According to the mainstream press, blogs are lighting the way to what people want to read. And, given the numerical specificity that blogs can shoot back — who went where when and how long they stayed on what subject — it’s no wonder the ms press is impressed.
Not to sound like Peggy Noonan, but each blog is like a tiny point of light–forget that: Every blog is a lightning bug. Cluster enough of them in one spot, you get illumination. Primitive, yes, but back in the Civil War days it was enough to amputate by.
This nation has always been involved in some civil war, and they’re never as advertised. Incivility, then and now, is the norm. Now, as Democrats and Republicans and Naderats triangulate their massive armies around a single flag, the insults fly, but the arrows are fake, so far (but it’s early).
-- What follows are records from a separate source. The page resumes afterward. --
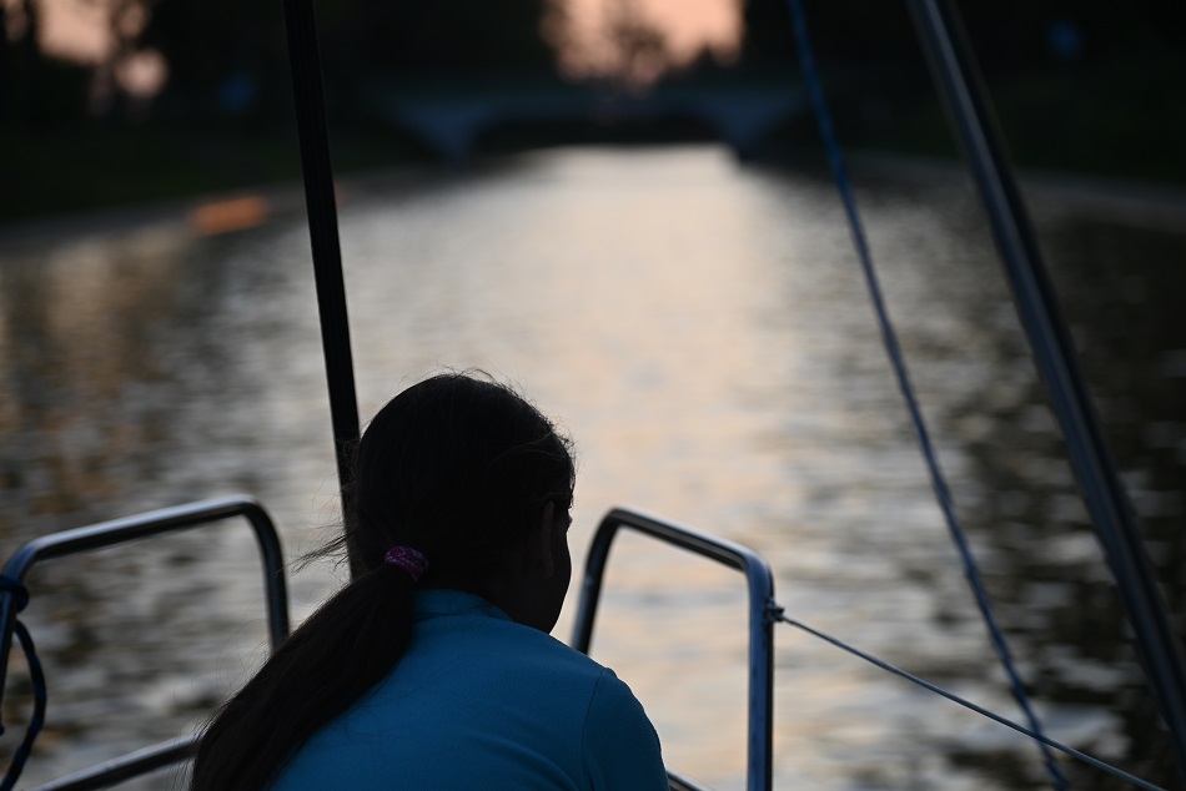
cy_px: 396
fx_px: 4020
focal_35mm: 122
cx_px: 593
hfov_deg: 16.8
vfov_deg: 11.2
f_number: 5.6
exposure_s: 1/250
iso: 125
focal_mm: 122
I see the blue team blogging like crazy (because they know html) and the red team commenting (because they don’t). I see Blues quoting and urling and backing up their arguments; I see Reds so mad they can’t think straight — they type in ALL CAPS, hit the keys so hard they leave an impression on the screen. When they calm down it’s worse. They pass around silly email “talking points” full of lies and accusations to counter the lies and accusations of their enemy, who appears to be Bill Clinton. Stuck on a blowjob. Kinda sad.
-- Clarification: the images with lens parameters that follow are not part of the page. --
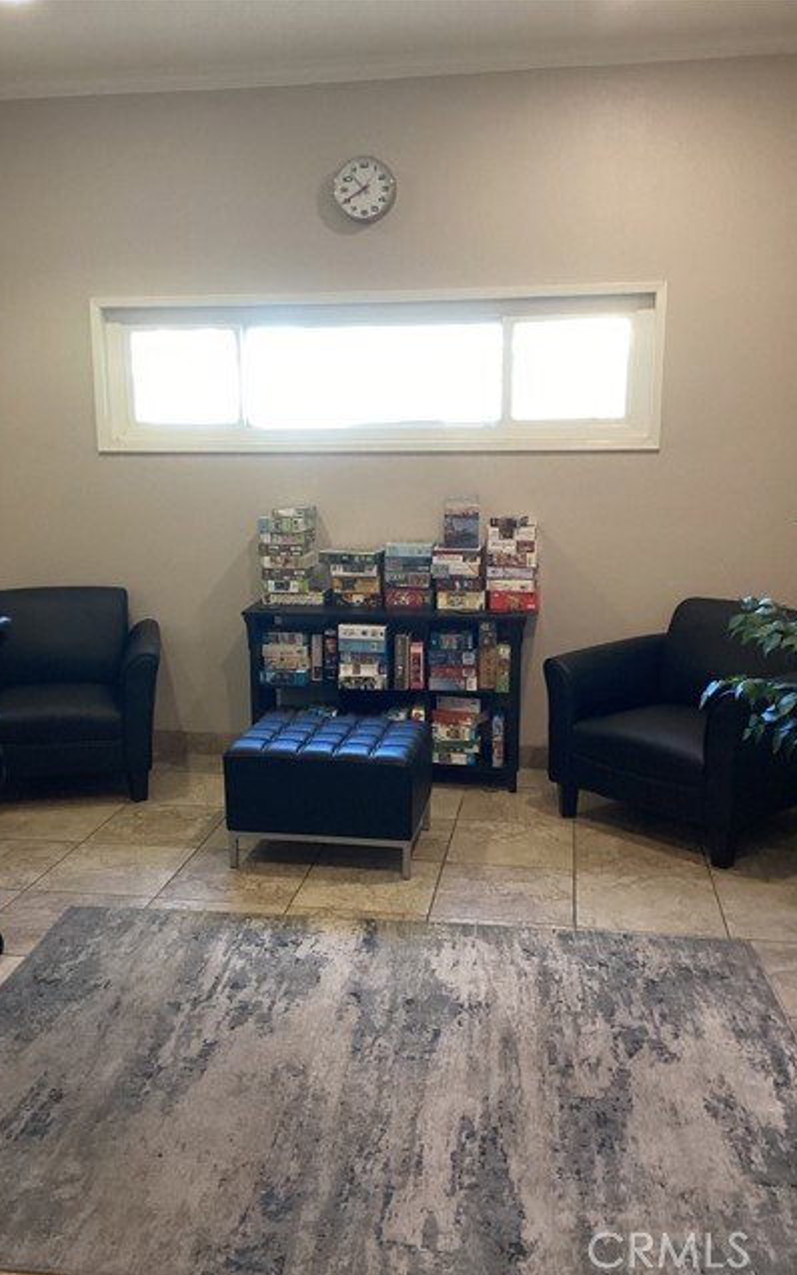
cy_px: 639
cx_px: 368
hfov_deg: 38.3
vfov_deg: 58.1
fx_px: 1147
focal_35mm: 33
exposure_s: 1/60
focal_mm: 3.3
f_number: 2.4
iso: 320
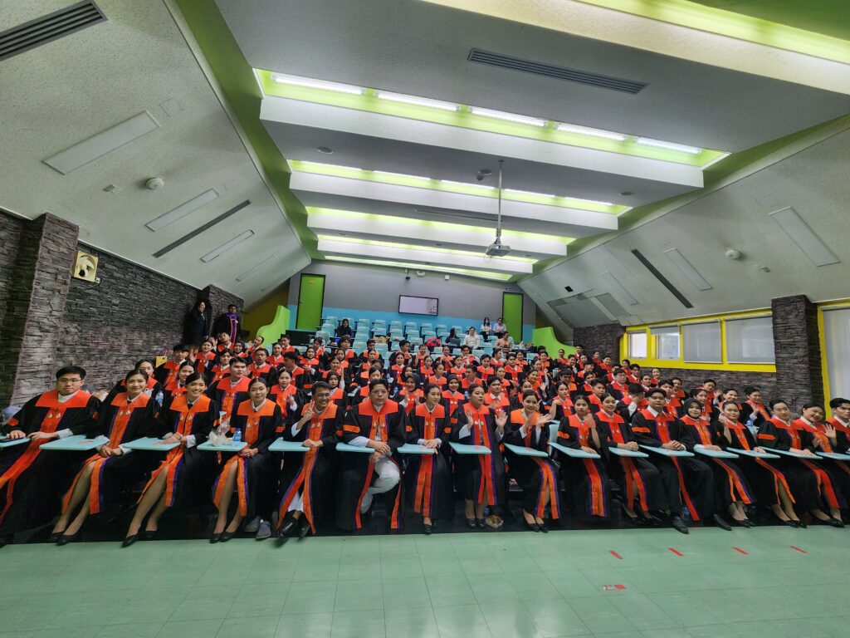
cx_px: 425
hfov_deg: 106.2
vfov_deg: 89.9
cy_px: 319
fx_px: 319
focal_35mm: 13
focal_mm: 2.2
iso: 125
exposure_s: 1/50
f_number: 2.2
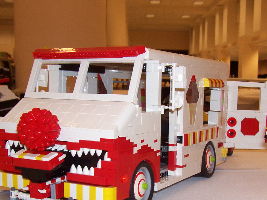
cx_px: 158
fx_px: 455
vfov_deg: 24.6
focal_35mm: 59
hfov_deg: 32.6
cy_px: 148
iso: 80
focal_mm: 5.6
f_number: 2.7
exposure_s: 1/64
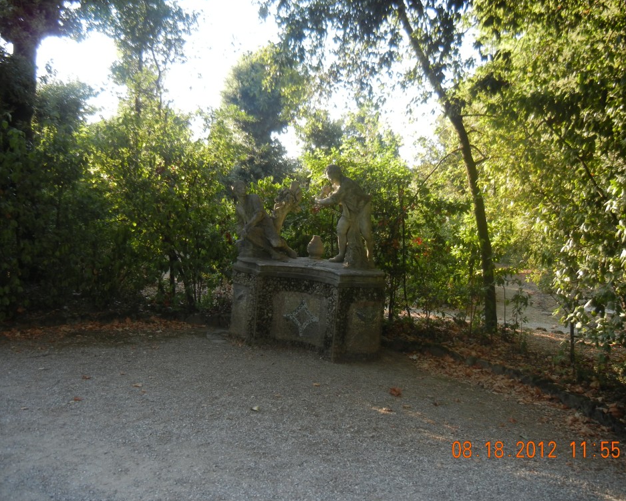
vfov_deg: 45.8
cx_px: 320
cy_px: 246
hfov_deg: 55.6
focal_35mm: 32
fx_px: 593
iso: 160
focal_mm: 5.4
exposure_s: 1/104
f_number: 3.5
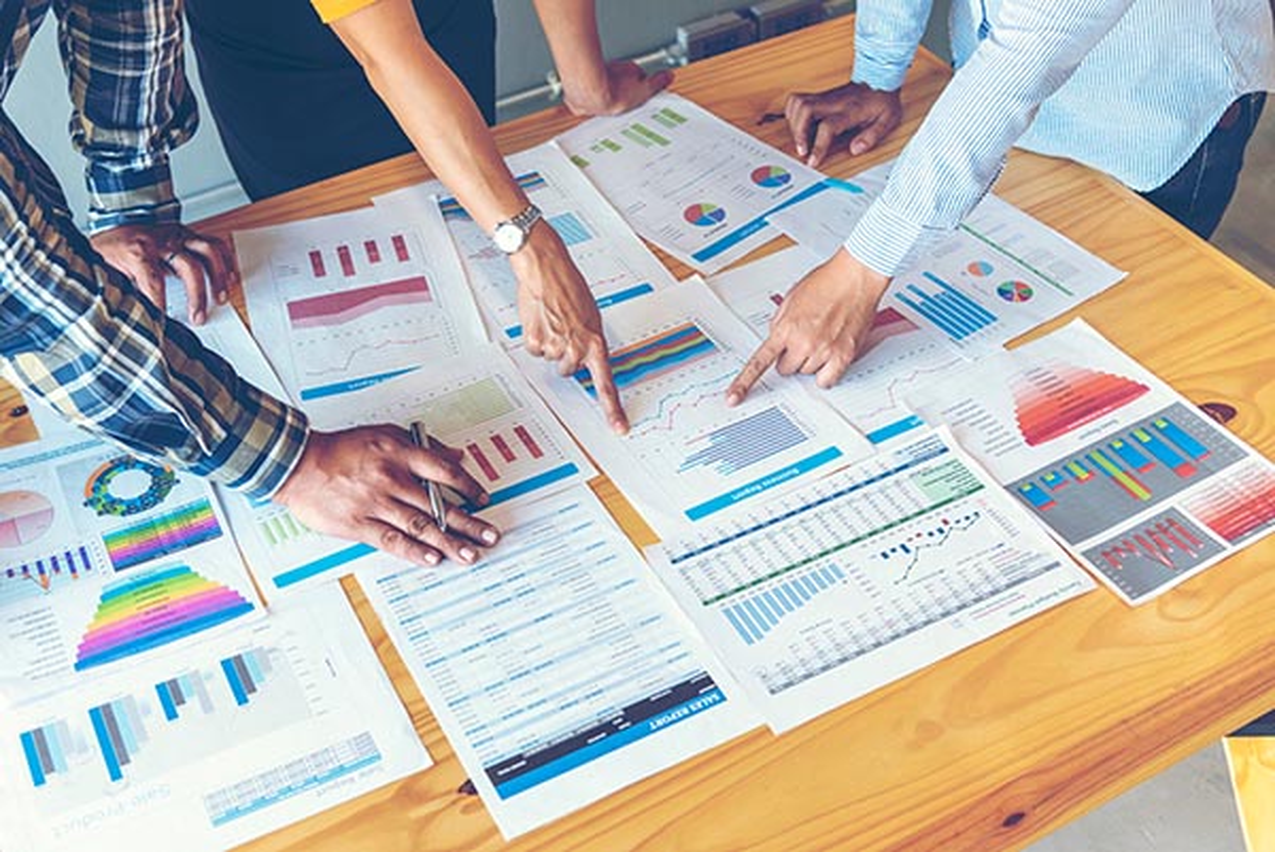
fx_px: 1772
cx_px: 638
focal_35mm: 50
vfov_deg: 27.0
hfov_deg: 39.6
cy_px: 426
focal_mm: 50
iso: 640
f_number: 4.5
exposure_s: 1/100
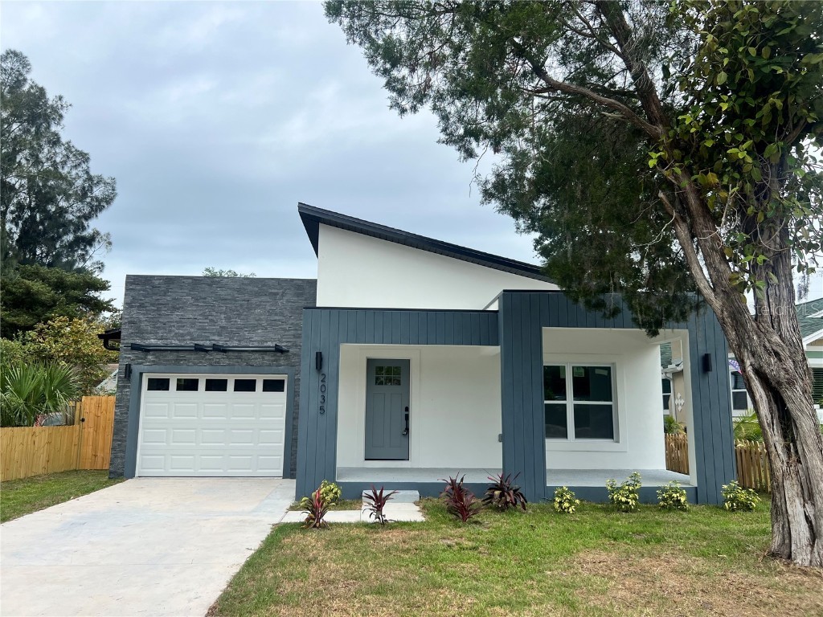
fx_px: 618
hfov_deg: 67.3
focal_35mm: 26
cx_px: 412
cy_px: 308
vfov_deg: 53.1
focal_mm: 5.7
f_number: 1.5
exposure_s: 1/3704
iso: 50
Lately I’ve been getting a lot of mail from republicists — people who enjoy trading lousy jokes via email. Last night I returned one with a few corrections. It originally involved the Clinton family until I had my way with it. I reprint it in its entirety in the hope you’ll send it “around.”
After a weekend trip home to Texas, George Bush stepped from the helicopter and onto the White House lawn. He was carrying two Texas-bred hawgs, one under each arm.
At the bottom of the steps, a young Marine snapped to attention, saluted sharply and said, “Fine looking pigs, sir!”
Bush turned and glared at the boy. “Son, don’t you know I’m from Texas? These ain’t pigs. They’re hawgs.”
The Marine shot back, “Marine begs the COMMANDER IN CHIEF’S pardon, sir! Fine looking hawgs, sir!”
Bush smiled with pride and the young man relaxed. The President went on, “Thank you, son. You see this one here?” He lifted up the pig under his right arm. “I got this one for Jenna.” Then he nodded to the hawg on his left. “And this one here, I got for Barbara.”
At that the Marine snapped back to attention and said, “Outstanding trade, sir!”
I’ve decided to rewrite every joke, every slogan, every mean or cruel misrepresentation of fact that I receive, then reflush it back into the system, not so much improved as neutered. It’s subversive, it doesn’t cost a thing, and it’s easier than actual writing.
Join me in a great crusade to wreck everything. If I get a joke about Kerry, I’ll reverse it to Bush, and vice versa. If you do the same, we lightning bugs might be able to assist the mainstream surgeons in their delicate work of limb-hacking.